Input:
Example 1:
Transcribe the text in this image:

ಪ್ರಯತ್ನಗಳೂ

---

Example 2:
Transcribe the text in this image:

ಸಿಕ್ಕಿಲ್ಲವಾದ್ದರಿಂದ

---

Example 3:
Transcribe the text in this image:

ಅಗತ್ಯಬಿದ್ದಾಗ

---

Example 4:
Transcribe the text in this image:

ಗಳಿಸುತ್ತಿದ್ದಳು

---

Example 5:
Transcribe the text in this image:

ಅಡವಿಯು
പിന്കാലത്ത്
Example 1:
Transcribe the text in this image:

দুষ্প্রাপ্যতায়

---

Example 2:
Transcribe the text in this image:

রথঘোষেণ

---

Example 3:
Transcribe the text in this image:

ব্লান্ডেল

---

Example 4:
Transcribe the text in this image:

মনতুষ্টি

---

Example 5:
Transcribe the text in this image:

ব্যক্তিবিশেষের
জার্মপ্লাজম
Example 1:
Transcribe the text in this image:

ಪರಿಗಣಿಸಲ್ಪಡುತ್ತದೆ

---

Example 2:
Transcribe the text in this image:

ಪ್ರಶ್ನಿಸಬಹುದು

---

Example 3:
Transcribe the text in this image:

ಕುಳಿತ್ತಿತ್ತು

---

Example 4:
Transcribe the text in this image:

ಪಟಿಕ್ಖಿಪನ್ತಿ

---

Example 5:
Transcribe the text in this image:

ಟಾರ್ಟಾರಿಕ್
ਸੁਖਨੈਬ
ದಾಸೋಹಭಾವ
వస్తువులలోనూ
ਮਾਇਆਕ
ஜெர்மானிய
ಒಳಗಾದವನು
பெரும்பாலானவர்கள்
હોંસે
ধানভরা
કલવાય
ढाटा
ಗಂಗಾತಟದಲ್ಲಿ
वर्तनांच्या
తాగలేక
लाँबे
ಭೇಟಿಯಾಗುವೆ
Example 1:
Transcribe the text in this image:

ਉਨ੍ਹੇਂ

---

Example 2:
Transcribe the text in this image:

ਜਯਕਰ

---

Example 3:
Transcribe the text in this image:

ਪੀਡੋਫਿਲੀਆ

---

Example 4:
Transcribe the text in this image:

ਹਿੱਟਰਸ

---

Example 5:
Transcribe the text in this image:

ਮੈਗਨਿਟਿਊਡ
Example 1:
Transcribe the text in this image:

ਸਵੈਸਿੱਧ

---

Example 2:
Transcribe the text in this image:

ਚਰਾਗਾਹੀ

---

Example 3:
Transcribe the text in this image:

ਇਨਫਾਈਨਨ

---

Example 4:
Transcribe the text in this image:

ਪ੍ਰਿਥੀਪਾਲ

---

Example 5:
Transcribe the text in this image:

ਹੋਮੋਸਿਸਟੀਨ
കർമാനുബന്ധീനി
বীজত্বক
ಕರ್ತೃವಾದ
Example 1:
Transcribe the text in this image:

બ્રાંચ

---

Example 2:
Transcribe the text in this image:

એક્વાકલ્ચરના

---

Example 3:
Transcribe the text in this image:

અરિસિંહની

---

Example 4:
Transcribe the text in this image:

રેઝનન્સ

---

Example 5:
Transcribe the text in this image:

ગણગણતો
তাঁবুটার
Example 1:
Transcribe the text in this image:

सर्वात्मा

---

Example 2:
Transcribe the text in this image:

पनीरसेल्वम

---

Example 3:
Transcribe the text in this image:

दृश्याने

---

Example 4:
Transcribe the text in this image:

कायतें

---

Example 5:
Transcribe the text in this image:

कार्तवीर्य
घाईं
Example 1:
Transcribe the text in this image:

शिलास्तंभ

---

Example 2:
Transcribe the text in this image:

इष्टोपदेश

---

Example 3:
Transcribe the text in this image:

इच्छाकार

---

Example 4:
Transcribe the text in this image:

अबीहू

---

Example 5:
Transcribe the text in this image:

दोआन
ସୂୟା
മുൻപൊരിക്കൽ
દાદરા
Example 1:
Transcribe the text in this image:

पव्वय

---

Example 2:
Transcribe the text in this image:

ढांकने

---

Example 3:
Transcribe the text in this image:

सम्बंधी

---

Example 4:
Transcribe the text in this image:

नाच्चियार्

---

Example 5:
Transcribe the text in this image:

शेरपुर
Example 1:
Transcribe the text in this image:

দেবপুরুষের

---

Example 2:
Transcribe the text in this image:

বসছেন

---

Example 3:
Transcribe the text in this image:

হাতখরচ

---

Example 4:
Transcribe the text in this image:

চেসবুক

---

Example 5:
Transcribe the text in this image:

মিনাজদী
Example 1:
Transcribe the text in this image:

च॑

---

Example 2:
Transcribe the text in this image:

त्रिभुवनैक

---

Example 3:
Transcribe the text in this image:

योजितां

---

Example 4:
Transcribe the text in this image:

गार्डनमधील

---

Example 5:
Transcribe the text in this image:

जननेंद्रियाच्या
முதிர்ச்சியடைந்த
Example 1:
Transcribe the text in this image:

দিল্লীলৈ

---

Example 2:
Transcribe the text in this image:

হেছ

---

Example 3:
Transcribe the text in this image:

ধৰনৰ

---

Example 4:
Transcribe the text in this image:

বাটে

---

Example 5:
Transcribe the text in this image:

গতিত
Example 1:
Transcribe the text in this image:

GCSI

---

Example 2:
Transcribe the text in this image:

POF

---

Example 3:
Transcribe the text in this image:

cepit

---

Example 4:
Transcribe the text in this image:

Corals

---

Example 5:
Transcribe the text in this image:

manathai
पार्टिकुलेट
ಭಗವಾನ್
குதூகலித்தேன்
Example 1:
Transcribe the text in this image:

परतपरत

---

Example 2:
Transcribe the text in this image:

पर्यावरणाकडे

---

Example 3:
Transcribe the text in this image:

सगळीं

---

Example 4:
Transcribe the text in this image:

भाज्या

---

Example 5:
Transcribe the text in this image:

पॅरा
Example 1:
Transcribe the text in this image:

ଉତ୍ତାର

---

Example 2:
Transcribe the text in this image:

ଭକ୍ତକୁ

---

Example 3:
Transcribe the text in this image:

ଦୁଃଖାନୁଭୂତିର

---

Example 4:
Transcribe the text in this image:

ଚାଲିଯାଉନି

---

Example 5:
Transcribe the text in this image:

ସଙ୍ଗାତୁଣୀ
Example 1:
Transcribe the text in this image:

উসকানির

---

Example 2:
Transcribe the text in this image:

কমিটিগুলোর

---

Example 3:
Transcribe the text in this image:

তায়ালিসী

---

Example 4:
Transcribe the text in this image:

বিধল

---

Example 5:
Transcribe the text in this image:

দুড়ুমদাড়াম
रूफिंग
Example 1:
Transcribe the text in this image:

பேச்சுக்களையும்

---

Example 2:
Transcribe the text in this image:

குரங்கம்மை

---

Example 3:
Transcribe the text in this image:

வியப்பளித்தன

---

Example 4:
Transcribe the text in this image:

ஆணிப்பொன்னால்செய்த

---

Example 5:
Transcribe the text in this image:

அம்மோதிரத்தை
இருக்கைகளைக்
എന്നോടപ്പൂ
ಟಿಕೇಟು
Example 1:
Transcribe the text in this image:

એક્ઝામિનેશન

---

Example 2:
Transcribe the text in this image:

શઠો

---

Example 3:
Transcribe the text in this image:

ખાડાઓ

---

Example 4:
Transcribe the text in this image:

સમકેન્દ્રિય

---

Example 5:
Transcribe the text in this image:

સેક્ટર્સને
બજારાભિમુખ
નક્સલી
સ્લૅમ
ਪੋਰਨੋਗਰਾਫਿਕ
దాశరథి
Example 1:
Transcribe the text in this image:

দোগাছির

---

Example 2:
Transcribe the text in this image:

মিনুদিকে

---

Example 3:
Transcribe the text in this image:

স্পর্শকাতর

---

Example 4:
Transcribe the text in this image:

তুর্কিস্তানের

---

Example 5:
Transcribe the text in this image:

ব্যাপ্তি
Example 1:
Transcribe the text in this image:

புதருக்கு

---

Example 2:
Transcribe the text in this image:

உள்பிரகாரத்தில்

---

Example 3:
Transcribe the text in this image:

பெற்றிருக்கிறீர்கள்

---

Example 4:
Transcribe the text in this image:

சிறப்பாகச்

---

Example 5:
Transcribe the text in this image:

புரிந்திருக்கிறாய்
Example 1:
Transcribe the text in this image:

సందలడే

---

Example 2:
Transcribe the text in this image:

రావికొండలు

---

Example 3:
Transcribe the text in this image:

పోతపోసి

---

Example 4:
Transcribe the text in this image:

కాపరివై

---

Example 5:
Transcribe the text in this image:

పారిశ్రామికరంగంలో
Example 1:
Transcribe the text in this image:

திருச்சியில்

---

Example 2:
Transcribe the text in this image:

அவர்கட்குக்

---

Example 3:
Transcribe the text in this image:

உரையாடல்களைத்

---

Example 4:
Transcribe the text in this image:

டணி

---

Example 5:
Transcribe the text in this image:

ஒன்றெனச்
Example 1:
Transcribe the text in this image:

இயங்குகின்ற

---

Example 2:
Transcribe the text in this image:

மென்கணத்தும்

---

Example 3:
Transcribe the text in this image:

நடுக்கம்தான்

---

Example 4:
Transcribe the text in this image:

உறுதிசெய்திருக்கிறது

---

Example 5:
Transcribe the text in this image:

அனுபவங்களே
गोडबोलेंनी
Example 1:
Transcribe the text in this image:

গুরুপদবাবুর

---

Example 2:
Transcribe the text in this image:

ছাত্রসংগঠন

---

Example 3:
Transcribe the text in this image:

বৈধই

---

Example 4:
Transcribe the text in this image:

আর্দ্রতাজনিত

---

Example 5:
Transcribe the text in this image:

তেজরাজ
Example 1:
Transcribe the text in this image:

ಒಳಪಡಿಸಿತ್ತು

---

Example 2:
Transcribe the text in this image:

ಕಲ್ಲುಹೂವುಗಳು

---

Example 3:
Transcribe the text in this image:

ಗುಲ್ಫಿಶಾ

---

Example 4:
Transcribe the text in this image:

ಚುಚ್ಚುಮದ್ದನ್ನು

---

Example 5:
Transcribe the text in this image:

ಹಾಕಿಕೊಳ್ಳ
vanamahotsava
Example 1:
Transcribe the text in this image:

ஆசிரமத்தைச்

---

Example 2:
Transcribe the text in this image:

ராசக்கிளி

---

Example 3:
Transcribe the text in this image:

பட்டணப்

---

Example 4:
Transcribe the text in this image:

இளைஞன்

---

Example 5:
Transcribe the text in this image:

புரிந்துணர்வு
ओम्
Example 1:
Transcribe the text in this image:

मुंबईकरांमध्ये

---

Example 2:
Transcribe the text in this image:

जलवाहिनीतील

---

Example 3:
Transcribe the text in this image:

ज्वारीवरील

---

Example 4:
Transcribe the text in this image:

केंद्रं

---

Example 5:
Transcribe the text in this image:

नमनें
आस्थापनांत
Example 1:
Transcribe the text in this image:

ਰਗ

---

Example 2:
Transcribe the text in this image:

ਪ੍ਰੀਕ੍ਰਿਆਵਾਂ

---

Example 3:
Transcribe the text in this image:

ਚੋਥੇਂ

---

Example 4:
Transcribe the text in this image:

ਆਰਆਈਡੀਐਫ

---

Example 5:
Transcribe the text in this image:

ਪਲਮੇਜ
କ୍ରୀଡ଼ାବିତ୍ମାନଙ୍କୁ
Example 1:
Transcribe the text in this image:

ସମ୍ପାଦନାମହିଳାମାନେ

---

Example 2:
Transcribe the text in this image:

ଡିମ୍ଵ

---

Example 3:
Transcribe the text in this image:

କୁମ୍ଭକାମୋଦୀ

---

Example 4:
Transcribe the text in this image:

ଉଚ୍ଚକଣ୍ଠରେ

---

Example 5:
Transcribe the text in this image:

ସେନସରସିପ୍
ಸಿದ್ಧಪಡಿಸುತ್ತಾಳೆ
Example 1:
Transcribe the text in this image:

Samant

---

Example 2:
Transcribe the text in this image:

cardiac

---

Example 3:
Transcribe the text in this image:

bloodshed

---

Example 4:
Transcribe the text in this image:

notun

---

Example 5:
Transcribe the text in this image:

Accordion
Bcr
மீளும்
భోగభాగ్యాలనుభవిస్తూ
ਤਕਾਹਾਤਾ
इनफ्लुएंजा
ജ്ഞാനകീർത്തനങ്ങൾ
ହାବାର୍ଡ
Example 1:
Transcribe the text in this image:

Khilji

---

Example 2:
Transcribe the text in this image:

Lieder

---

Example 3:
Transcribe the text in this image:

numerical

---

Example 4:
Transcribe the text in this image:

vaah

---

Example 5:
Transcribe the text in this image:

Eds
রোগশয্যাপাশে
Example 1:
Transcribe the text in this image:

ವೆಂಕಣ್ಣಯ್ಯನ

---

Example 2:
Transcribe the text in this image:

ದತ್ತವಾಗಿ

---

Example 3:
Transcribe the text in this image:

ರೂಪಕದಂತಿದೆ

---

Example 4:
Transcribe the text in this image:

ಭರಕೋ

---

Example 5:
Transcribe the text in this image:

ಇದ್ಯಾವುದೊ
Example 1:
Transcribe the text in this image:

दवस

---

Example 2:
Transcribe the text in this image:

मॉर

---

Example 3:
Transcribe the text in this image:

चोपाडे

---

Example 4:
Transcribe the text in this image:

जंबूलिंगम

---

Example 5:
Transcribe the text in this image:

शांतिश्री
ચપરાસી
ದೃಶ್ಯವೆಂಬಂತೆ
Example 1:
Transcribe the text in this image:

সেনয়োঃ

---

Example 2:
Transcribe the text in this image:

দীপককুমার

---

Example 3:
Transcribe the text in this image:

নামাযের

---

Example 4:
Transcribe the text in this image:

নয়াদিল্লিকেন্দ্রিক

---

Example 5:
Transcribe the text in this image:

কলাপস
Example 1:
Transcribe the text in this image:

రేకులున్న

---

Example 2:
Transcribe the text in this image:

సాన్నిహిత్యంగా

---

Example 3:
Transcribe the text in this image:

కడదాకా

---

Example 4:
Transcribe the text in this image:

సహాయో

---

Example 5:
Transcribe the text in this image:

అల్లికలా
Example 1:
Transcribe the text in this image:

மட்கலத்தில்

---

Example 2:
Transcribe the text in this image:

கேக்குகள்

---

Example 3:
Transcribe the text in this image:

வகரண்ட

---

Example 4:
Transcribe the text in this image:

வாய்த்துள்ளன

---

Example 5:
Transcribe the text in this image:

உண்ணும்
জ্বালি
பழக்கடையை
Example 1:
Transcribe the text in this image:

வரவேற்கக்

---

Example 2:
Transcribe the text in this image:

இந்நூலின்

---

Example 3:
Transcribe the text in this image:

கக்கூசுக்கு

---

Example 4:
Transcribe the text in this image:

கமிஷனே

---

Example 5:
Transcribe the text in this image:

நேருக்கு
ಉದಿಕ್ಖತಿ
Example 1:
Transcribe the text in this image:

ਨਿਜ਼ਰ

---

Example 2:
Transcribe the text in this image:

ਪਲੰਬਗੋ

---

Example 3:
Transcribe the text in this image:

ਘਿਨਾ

Directive:
Turn everything from the start of the records down to the line containing "പിന്കാലത്ത്", that line included, into a Markdown table with the columns Row and Line. Give each non-blank line its own row with a running number, and leave out blank lines.

Reply to the task:
| Row | Line |
|---|---|
| 1 | Example 1: |
| 2 | Transcribe the text in this image: |
| 3 | ಪ್ರಯತ್ನಗಳೂ |
| 4 | --- |
| 5 | Example 2: |
| 6 | Transcribe the text in this image: |
| 7 | ಸಿಕ್ಕಿಲ್ಲವಾದ್ದರಿಂದ |
| 8 | --- |
| 9 | Example 3: |
| 10 | Transcribe the text in this image: |
| 11 | ಅಗತ್ಯಬಿದ್ದಾಗ |
| 12 | --- |
| 13 | Example 4: |
| 14 | Transcribe the text in this image: |
| 15 | ಗಳಿಸುತ್ತಿದ್ದಳು |
| 16 | --- |
| 17 | Example 5: |
| 18 | Transcribe the text in this image: |
| 19 | ಅಡವಿಯು |
| 20 | പിന്കാലത്ത് |